XML 11 R9.htm IDEA: XBRL DOCUMENT v2.4.0.6
Completed Merger
12 Months Ended
Dec. 31, 2011
Business Combinations [Abstract]  
Business Combination Disclosure [Text Block]
 
2.           Completed Merger
 
On November 4, 2011, pursuant to the terms of the Merger Agreement, the Merger was consummated and Merger Sub was merged with and into SG Building, with SG Building surviving the Merger and becoming a wholly-owned subsidiary, and only operating business of the Company. In connection with the Merger, (i) each of the 1,786,000 shares of SG Building common stock which were outstanding immediately prior to the effective date of the Merger were exchanged for 20.1851851852 shares of the Company’s common stock and (ii) each of the 51,750 outstanding SG Building warrants were cancelled and substituted with Company warrants of a similar tenor to purchase an aggregate of 1,044,584 shares of the Company’s common stock.

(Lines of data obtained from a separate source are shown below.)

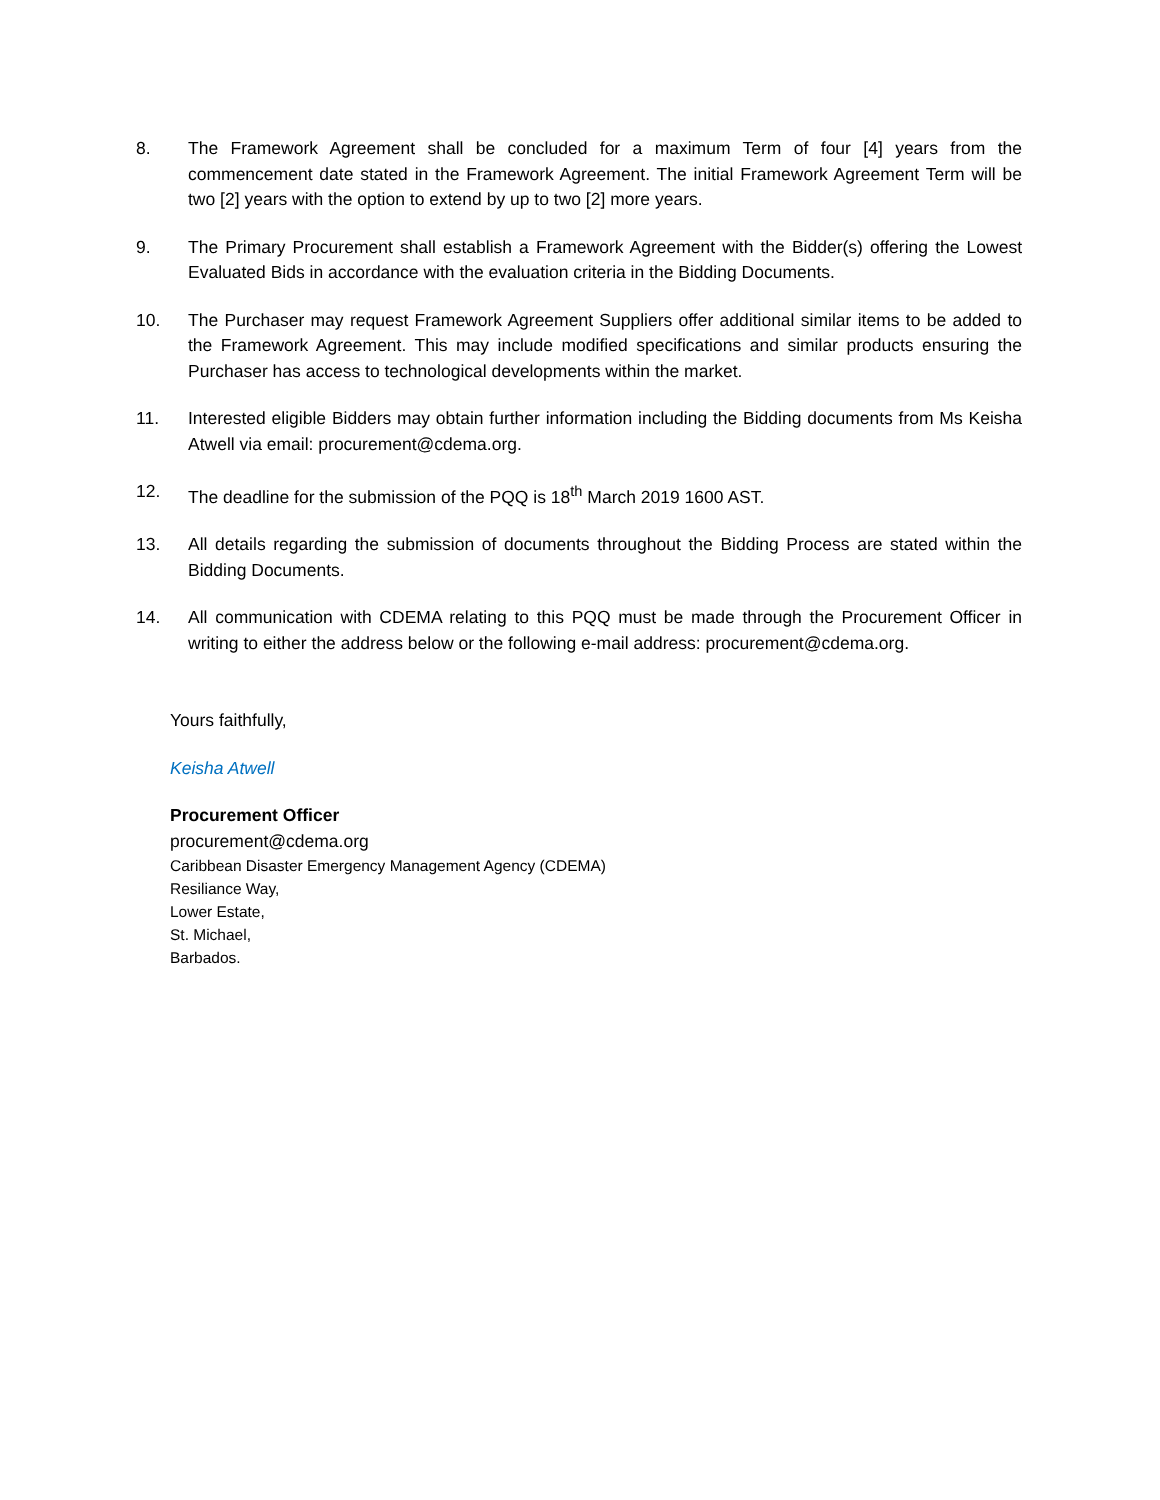8. The Framework Agreement shall be concluded for a maximum Term of four [4] years from the commencement date stated in the Framework Agreement. The initial Framework Agreement Term will be two [2] years with the option to extend by up to two [2] more years.
9. The Primary Procurement shall establish a Framework Agreement with the Bidder(s) offering the Lowest Evaluated Bids in accordance with the evaluation criteria in the Bidding Documents.
10. The Purchaser may request Framework Agreement Suppliers offer additional similar items to be added to the Framework Agreement. This may include modified specifications and similar products ensuring the Purchaser has access to technological developments within the market.
11. Interested eligible Bidders may obtain further information including the Bidding documents from Ms Keisha Atwell via email: procurement@cdema.org.
12. The deadline for the submission of the PQQ is 18<sup>th</sup> March 2019 1600 AST.
13. All details regarding the submission of documents throughout the Bidding Process are stated within the Bidding Documents.
14. All communication with CDEMA relating to this PQQ must be made through the Procurement Officer in writing to either the address below or the following e-mail address: procurement@cdema.org.
Yours faithfully,
Keisha Atwell
Procurement Officer
procurement@cdema.org
Caribbean Disaster Emergency Management Agency (CDEMA)
Resiliance Way,
Lower Estate,
St. Michael,
Barbados.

Also, in connection with the Merger, 408,750 shares of the Company’s common stock were issued for services related to the Merger.
 
The number of shares of common stock of the Company issued and outstanding immediately following the consummation of the Merger on November 4, 2011 is summarized as follows:
 
   
Number of
Shares
 
SG Building shares outstanding prior to the Merger
    1,786,000  
Share exchange ratio (20.1851851852 to 1)
    20.1851851852 x
      36,050,764  
SG Blocks shares outstanding prior to the Merger
    3,269,992  
Shares issued in connection with the Merger
    408,750  
      39,729,506  

 
In connection with the Merger Agreement, the Company entered into an escrow agreement with former shareholders of SG Building in order to provide for any payment to which the Company may be entitled with respect to post-closing rights to indemnification under the Merger Agreement. Under the terms of the escrow agreement, the former stockholders of SG Building placed in escrow (with an independent escrow agent) a total of 817,500 shares of common stock received by them in the Merger. Such shares of common stock held in escrow were the Company’s sole remedy for rights to indemnification under the Merger Agreement.  No claims for indemnification were asserted by the Company within the escrow period, and accordingly the escrowed shares were released from escrow.